Tu sillón vacío (Cap 2. María de la Cruz. 2da parte)



La casa con techo plano tenía un cuarto que parecía ser el de María de la Cruz. Afuera, en medio del patio de tierra pisoteado por las gallinas y los pavos, que daba entre la enramada y el palenque, había un galpón chico con un fogón hecho con una llanta de carro y lleno de ceniza. Algunos peones pasaban la noche allí en tiempos de cosechas.

A la distancia, entre la polvareda, que dejaba rastros de luz, se veía una galera.

‒Es mi padre ‒comentó Consolación nerviosa pues recibir a su familia en la sencilla casa la enfermaba a tal punto que no se reconocía, es que sabía que detrás de los abrazos llegaban los reproches.

‒Me crispa los nervios llegar a esta granja ‒dijo don Pedro.

‒Dices que tienes corazón sólo porque sientes sus latidos.

‒¿Piensas que no la quiero a nuestra hija?

‒No haces esfuerzo por demostrar afecto ‒respondió doña Asunción.

‒Es que me molesta todo.

‒Padre, es nuestra hermana. Dios sabe cuántas veces ha caminado bajo los olmos en la oscuridad ‒murmuró Gertrudis.

‒¡Es lo que eligió! ¡Si sufre no es mi problema!

Camila era la madrina de María de la Cruz y le había traído de regalo un vestido esponjoso de encajes franceses. Camila, suave y dócil, amaba a la niña como si fuera su propia hija; tenía deseos de protegerla porque sentía que Consolación, a pesar de ser su hermana mayor, se hallaba a la intemperie, huérfana. Es que don Pedro no la apoyaba en nada. Camila veía, por momentos, a Consolación algo dispersa y a Celestino callado, eso le daba temor.


‒Al hombre hay que amarlo por sus sentimientos, por su corazón… No importa si tiene dinero o buen apellido ‒decía Camila frente a las hermanas que pensaban diferente.

Don Pedro y su esposa Asunción se bajaron de la galera con sus hijas arrogantes y todo el glamour de su poderío. Celestino los miró de lejos y supo que su tranquilidad estaba en peligro porque el soberbio hombre de negocios no dejaba de mostrarse molesto y hasta incómodo en la modesta casa. Celestino Peña se ofendía muchísimo y hasta llegó a negarle el saludo más de una vez, pero jamás lo mencionó en ninguna charla. Era muy respetuoso.

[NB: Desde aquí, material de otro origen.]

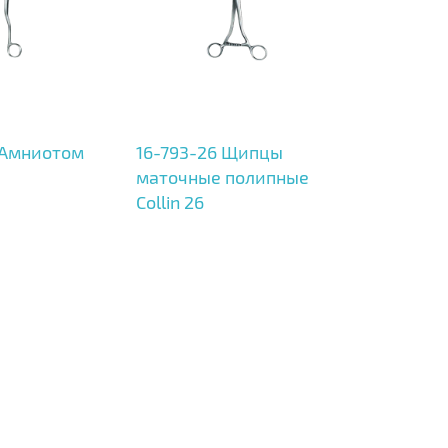
 Амниотом
16-793-26 Щипцы
маточные полипные
Collin 26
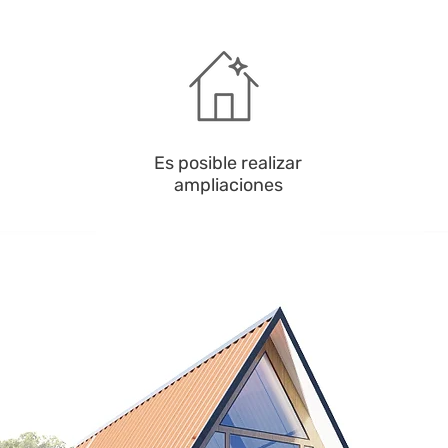
Es posible realizar
ampliaciones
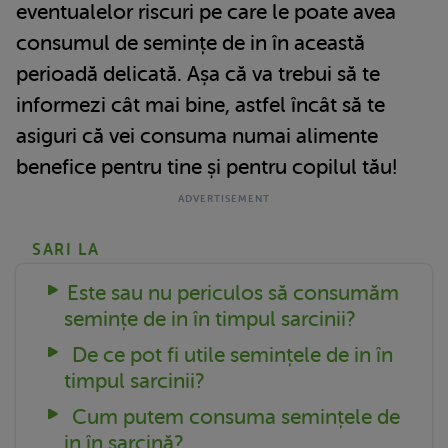
eventualelor riscuri pe care le poate avea
consumul de semințe de in în această
perioadă delicată. Așa că va trebui să te
informezi cât mai bine, astfel încât să te
asiguri că vei consuma numai alimente
benefice pentru tine și pentru copilul tău!
SARI LA
Este sau nu periculos să consumăm
semințe de in în timpul sarcinii?
De ce pot fi utile semințele de in în
timpul sarcinii?
Cum putem consuma semințele de
in în sarcină?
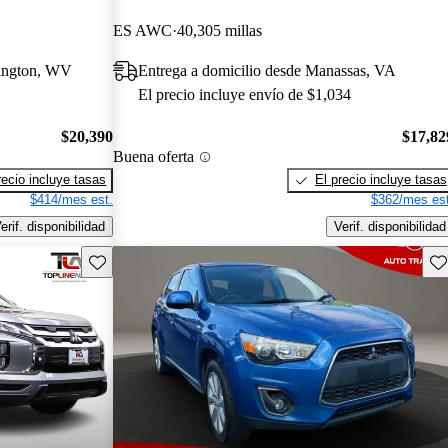
ES AWC
40,305 millas
tington, WV
Entrega a domicilio desde Manassas, VA
El precio incluye envío de $1,034
$20,390
$17,82
Buena oferta
recio incluye tasas
El precio incluye tasas
$414/mes est.
$362/mes est
erif. disponibilidad
Verif. disponibilidad
Guarda este Aviso
Gu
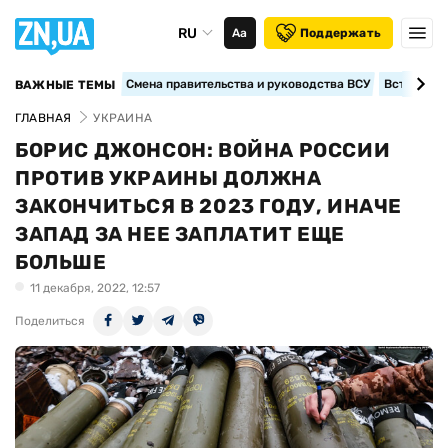
RU
Аа
Поддержать
Смена правительства и руководства ВСУ
Вступление
ВАЖНЫЕ ТЕМЫ
ГЛАВНАЯ
УКРАИНА
БОРИС ДЖОНСОН: ВОЙНА РОССИИ
ПРОТИВ УКРАИНЫ ДОЛЖНА
ЗАКОНЧИТЬСЯ В 2023 ГОДУ, ИНАЧЕ
ЗАПАД ЗА НЕЕ ЗАПЛАТИТ ЕЩЕ
БОЛЬШЕ
11 декабря, 2022, 12:57
Поделиться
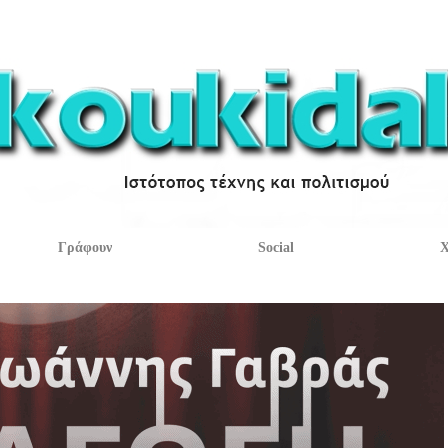
Γράφουν
Social
Χ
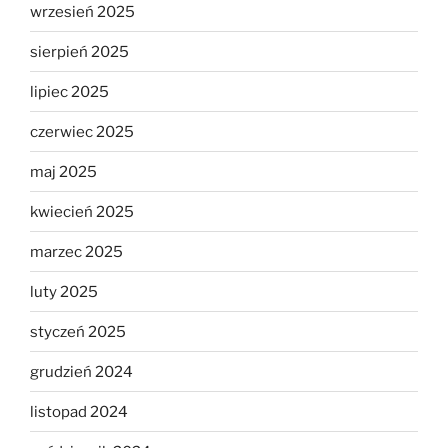
wrzesień 2025
sierpień 2025
lipiec 2025
czerwiec 2025
maj 2025
kwiecień 2025
marzec 2025
luty 2025
styczeń 2025
grudzień 2024
listopad 2024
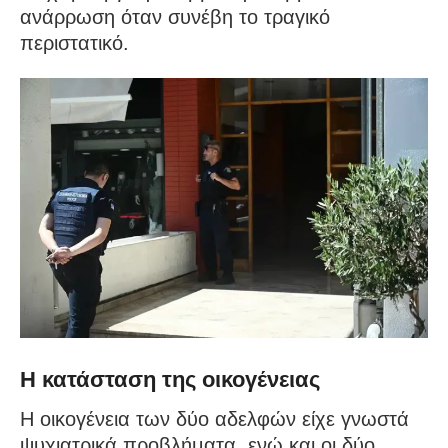
ανάρρωση όταν συνέβη το τραγικό
περιστατικό.
Η κατάσταση της οικογένειας
Η οικογένεια των δύο αδελφών είχε γνωστά
ψυχιατρικά προβλήματα, ενώ και οι δύο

No quería herir a nadie; ésa era su premisa aunque un batallón de insensibles le pasara por encima.

‒Miren que pronto va a oscurecer… ‒comentó Consolación con cierta ironía, completamente fastidiada ante la llegada intempestiva de su refinada familia. No pensaba que vendrían todos, solamente esperaba a Camila.

‒Hija, felicidades.

‒Gracias, pero no tenían que molestarse en venir hasta la granja.

‒Nada. Dile a Celestino que apure el paso que se le viene la noche ‒exclamó, entre risas, don Pedro.

‒¡Papá, por favor! No lastime con sus palabras. A usted nadie lo molesta. Yo decidí mi futuro.

‒Sin mi consentimiento.

‒Bueno, cálmese, padre. No es momento de reproches ‒dijo nuevamente Consolación con un miedo terrible de que Celestino escuchase aquellas palabras ofensivas; sin embargo, él, detrás de la puerta, había oído la conversación y sentía un dolor precordial que lo asustaba.

Celestino estaba condenado a la discriminación eterna de un suegro intransigente que no poseía un gesto de humildad frente a quienes no habían llegado a sumar riqueza. Él se encerraba en ciertos mandatos institucionales, se hallaba preso en pautas establecidas y rígidas que se inclinaban hacia conductas generales.